A juzgar por la opinión del Tribunal de Cuentas, a Pedro Morenés, ex-ministro de defensa y Grande de España, le han castigado mandándolo de embajador a EEUU, un sitio cutre donde los haya, por manta y por manirroto.

No se explica, de otro modo, el castigo ejemplar que ha recibido.

Dice el Tribunal de Cuentas, que ha revisado las que presentó el Ministerio de Defensa relativas a los años 2012 a 2014, que estas son todo lo peor que se pueda imaginar (se supone que todo lo peor menos austeras, porque para el Estado el que el gasto militar sea desmesurado no es un mal).

Las cuentas de Morenés son un cuento, de la categoría de cuento de Carracuca, feos y apolillados.

El informe, que puede verse pinchando aquí, dice entre otras lindezas, que todo el negocio del pago de los créditos extraordinarios para financiar programas de armamento ha sido una ruina y un verdadero despropósito contable y político.

Describe muy bien el mamoneo que hay con la financiación de los programas espaciales de armamento (PEAS), que implica a tres “actores”

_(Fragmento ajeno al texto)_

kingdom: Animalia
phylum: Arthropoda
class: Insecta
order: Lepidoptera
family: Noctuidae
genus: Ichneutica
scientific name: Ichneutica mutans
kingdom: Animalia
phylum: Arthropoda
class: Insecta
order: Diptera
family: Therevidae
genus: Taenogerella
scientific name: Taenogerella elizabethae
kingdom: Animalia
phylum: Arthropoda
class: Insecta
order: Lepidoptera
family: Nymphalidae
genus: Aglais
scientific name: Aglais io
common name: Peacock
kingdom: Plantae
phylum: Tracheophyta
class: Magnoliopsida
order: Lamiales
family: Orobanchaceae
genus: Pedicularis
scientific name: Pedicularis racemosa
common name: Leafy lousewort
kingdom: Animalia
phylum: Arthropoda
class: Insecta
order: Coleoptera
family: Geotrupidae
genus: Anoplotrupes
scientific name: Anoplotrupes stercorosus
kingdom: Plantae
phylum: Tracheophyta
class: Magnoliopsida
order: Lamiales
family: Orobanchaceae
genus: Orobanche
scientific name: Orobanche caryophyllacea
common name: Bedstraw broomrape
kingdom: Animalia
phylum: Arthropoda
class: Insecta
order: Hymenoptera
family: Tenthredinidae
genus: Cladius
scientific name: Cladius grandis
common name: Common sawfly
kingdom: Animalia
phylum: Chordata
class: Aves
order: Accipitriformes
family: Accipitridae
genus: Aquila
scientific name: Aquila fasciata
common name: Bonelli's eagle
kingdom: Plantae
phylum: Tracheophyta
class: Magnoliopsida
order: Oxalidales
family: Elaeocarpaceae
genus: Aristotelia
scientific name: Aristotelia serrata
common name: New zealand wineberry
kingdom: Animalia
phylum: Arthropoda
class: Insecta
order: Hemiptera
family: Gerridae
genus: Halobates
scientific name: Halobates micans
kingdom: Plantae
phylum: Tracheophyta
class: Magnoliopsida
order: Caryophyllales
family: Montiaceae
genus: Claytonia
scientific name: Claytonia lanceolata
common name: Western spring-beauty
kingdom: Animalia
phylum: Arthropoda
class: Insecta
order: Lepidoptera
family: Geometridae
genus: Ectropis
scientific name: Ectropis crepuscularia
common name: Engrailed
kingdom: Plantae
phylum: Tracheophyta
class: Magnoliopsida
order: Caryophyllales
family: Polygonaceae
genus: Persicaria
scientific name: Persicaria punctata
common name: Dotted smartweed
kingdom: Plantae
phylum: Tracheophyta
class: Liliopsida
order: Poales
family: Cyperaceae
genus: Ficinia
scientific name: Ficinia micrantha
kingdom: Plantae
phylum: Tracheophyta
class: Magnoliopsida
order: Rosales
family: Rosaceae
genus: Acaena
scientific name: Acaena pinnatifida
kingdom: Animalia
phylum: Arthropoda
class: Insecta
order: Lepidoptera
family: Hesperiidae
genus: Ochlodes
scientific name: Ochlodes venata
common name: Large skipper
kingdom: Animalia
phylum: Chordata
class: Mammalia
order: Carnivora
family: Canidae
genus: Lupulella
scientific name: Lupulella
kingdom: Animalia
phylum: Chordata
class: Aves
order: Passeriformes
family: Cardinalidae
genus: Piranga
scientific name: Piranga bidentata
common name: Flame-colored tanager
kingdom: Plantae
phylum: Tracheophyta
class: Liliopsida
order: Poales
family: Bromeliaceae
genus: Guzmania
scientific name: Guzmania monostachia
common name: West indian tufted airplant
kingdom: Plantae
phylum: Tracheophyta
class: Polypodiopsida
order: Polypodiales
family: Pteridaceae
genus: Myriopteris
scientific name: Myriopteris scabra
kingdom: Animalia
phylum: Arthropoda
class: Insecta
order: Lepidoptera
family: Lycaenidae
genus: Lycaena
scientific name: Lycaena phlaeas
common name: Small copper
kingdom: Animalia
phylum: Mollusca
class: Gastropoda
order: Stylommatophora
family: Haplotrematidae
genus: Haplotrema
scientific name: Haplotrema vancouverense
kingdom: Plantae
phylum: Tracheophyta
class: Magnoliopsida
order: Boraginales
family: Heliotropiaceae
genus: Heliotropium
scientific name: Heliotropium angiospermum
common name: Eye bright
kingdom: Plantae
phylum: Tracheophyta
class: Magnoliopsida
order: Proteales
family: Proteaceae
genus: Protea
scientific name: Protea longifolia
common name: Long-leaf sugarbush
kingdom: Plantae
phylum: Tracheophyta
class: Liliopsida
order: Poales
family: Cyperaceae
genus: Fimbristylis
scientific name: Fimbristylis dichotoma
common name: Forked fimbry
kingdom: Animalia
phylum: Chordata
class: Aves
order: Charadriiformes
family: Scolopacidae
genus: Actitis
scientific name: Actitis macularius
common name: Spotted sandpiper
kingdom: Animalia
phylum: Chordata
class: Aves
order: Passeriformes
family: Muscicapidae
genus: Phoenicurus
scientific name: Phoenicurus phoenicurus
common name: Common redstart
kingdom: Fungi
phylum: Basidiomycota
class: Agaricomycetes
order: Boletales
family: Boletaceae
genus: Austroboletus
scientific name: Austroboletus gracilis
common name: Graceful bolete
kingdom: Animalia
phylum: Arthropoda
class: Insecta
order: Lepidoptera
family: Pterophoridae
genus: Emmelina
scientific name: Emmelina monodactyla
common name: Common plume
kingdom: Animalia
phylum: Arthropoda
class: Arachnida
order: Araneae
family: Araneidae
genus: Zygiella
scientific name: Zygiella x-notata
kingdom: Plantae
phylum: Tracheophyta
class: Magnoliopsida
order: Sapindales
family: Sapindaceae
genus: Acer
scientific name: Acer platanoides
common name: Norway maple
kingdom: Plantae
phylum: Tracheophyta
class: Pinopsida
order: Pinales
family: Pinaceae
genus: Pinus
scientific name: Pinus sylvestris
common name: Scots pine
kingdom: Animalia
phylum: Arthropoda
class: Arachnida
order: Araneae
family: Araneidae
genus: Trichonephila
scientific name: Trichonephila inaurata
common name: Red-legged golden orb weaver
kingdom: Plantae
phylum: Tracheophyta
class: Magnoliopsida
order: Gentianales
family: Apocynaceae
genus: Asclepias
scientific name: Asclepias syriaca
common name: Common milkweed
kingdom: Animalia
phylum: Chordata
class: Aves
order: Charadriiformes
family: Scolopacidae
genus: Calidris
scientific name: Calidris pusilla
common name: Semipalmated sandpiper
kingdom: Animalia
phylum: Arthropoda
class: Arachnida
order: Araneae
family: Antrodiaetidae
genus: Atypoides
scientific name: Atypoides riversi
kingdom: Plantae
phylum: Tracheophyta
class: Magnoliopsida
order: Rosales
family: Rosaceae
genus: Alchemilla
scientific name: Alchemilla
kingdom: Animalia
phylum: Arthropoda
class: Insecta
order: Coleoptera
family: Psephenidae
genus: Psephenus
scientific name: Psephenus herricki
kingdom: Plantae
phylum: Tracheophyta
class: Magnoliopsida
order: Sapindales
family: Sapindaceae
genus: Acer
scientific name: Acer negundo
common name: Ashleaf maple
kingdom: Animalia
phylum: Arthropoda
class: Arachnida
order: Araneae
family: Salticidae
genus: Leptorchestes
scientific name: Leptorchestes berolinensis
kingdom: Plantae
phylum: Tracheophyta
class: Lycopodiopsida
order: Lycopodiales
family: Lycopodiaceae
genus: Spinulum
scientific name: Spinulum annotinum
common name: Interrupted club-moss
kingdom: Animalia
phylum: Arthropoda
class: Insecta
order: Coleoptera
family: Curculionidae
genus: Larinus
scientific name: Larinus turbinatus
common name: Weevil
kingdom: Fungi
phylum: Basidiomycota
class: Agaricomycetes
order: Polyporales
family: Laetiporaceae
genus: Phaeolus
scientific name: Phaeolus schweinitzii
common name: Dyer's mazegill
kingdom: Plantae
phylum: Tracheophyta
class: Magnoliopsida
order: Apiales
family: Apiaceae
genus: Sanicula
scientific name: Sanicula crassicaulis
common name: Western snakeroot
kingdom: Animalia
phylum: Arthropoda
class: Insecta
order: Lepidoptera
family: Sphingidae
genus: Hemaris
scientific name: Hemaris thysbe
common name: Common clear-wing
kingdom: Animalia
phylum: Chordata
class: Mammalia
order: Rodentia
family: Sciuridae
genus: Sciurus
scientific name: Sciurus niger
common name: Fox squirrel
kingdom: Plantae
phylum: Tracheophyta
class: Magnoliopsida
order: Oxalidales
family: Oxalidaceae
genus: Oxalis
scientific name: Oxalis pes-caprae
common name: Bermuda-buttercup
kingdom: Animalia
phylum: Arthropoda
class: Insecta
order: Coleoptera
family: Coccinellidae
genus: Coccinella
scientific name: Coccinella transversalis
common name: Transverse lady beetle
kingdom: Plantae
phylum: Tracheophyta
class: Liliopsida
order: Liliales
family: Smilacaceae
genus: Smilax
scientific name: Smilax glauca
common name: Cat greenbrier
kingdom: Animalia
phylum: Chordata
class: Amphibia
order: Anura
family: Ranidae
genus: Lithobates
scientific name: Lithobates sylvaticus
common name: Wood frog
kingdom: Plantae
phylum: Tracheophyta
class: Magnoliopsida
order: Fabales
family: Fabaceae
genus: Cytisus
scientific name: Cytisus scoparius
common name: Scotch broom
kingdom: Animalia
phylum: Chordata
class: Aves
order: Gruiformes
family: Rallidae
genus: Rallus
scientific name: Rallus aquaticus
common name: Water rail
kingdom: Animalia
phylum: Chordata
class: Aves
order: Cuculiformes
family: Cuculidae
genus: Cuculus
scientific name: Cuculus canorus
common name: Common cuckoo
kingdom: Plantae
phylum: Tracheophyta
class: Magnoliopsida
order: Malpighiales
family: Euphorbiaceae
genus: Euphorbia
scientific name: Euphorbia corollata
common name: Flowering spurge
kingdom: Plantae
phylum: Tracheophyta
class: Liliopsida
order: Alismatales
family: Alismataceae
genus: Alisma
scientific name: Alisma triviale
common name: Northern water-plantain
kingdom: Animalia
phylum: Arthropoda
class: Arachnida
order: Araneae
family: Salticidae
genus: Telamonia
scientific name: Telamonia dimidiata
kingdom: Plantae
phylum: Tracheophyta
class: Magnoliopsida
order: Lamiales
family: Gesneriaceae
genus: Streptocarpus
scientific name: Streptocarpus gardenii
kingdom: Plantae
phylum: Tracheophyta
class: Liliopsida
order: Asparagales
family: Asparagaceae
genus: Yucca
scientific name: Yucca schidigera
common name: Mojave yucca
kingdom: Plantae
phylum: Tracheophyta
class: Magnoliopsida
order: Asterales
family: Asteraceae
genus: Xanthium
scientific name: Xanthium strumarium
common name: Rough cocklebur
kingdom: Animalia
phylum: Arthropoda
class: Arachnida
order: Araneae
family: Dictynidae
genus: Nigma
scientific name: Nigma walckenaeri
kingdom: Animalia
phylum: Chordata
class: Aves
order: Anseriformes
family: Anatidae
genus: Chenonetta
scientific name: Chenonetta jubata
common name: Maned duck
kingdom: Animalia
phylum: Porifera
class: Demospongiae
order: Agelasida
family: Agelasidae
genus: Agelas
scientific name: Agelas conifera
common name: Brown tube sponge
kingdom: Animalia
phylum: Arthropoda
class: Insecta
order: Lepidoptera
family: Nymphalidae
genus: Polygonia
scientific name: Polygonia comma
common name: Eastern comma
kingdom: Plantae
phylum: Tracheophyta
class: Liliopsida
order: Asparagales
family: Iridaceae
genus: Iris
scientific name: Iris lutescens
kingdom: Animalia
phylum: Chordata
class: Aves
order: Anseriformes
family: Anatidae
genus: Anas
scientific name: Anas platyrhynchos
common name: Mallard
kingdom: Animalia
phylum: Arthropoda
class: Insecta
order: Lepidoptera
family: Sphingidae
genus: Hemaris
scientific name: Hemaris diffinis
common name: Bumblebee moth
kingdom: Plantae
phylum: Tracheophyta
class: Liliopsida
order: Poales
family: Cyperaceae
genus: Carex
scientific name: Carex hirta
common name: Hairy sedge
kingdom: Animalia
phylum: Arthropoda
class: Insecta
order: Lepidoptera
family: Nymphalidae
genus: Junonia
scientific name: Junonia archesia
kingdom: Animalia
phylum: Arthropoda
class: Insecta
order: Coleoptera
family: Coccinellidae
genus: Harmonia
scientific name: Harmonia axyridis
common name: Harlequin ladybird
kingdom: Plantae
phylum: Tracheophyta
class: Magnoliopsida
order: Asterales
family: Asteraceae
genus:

el Ministerio de Defensa, adjudicador y cliente del contrato de adquisición; el Ministerio de Industria, financiador parcial del contrato mediante anticipos reintegrables a la empresa adjudicataria (a tipo cero); y el Contratista Principal, adjudicatario del contrato. Los dos Ministerios, el de Defensa y el de Industria, suscriben, con carácter previo al arranque del programa, un acuerdo general por el que se formaliza su voluntad conjunta de desarrollar un programa de adquisición al que se le dotará de prefinanciación en el marco general de un apoyo a la consolidación del sector industrial de la Defensa y el apoyo a procesos innovadores en materia tecnológica

Por ejemplo en sus conclusiones se señala que

la financiación de los créditos extraordinarios se hace con cargo a Deuda Pública, cuando se trata de operaciones no financieras, cuya financiación debería haberse hecho con baja en otros créditos no financieros o del Fondo de Contingencia

Los sistemas de armas contratados se entregan al Ministerio de Defensa, según un calendario previamente definido que casi siempre, y por muy diversas circunstancias, es objeto de modificación. El Ministerio a medida que recibe las unidades contratadas, y por tanto de forma diferida, paga las adquisiciones al contratista principal con cargo a su Capítulo VI (inversiones reales).

El contrato de obra mediante el abono total del precio, unido a la posibilidad de pagos aplazados contenida en la Ley General Presupuestaria, es lo que permite al Ministerio diferir el pago y distribuir la carga financiera en el tiempo.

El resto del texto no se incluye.